Naturally if we feed an invalid JSON string into the parser, we'll get an error. For illustrative purposes:

Parse failure
// Removed the ',' between 1 and true...
final badJson = Json.parse('[ null, 1 true, "hi!", { "distance": 3.14 } ]');

// Left(ParsingFailure(ParseException: expected ] or , got 'true, ... (line 1, column 11) [index: 10, line: 1, col: 11]))

Parsing from bytes

Json.parse expects a String, but in practice JSON often arrives as raw bytes — from an HTTP response body, a file read, or a network socket. Json.parseBytes accepts a Uint8List directly, skipping the intermediate string allocation:

Json.parseBytes
// parseBytes accepts a Uint8List — the format returned by HTTP clients and
// file reads — without requiring a String conversion first.
final rawBytes = Uint8List.fromList(utf8.encode('[1, 2, 3]'));
final Either<ParsingFailure, Json> fromBytes = Json.parseBytes(rawBytes);
// Right(JArray([JNumber(1), JNumber(2), JNumber(3)]))
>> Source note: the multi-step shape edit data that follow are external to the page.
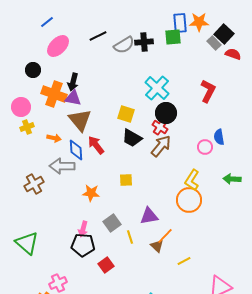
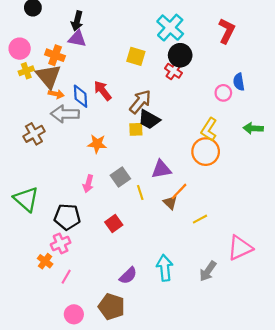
orange cross: (54, 94) -> (55, 55), moved, size x0.7
brown triangle: (80, 120) -> (48, 76), moved
orange arrow: (54, 138) -> (56, 94), moved
black trapezoid: (132, 138) -> (149, 119), moved
brown arrow: (161, 146) -> (140, 102), moved
black pentagon: (83, 245) -> (67, 217), moved

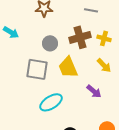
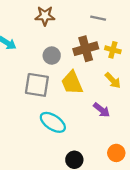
cyan ellipse: (51, 102) -> (53, 122), turned 65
The return type is identical to Json.parse: Either<ParsingFailure, Json>.

ParsingFailure in detail

A ParsingFailure wraps a single message string produced by the parser. The message includes the unexpected token, the line number, and the column number, which makes it straightforward to present a meaningful error to a user or write it to a structured log:

ParsingFailure.message
// ParsingFailure.message carries the full error description including the
// line and column numbers — useful when surfacing errors in a UI or log.
void showParsingFailure() {
final result = Json.parse('{"broken": }');

result.fold(
(failure) => print(failure.message),
// ParseException: expected field name got '}' (line 1, column 12)
// [index: 11, line: 1, col: 12]
(json) => print(json),
);
}

Parsing and decoding in one step

Json.parse only takes you as far as an untyped Json tree. The vast majority of the time you also want to decode that tree into a domain type. Json.decode combines both steps and returns Either<Error, A>:

Json.decode and Json.decodeBytes
// Json.decode parses and decodes in a single step, returning Either<Error, A>.
// Error is a sealed type covering both ParsingFailure and DecodingFailure,
// so a single fold handles all failure modes.
final Either<Error, IList<int>> numbers = Json.decode(
'[1, 2, 3]',
Decoder.ilist(Decoder.integer),
);
// Right(IList(1, 2, 3))

// decodeBytes does the same from a Uint8List
final Either<Error, IList<int>> numbersFromBytes = Json.decodeBytes(
Uint8List.fromList(utf8.encode('[1, 2, 3]')),
Decoder.ilist(Decoder.integer),
);

Error is a sealed supertype of both ParsingFailure and DecodingFailure, so a single fold handles every failure mode at once. Json.decodeBytes is the byte-input counterpart, matching Json.parseBytes.

tip

Json.decode is usually the right starting point when you know the expected shape of the data up front. Save Json.parse for cases where you need to inspect or transform the raw Json tree before handing it off to a decoder.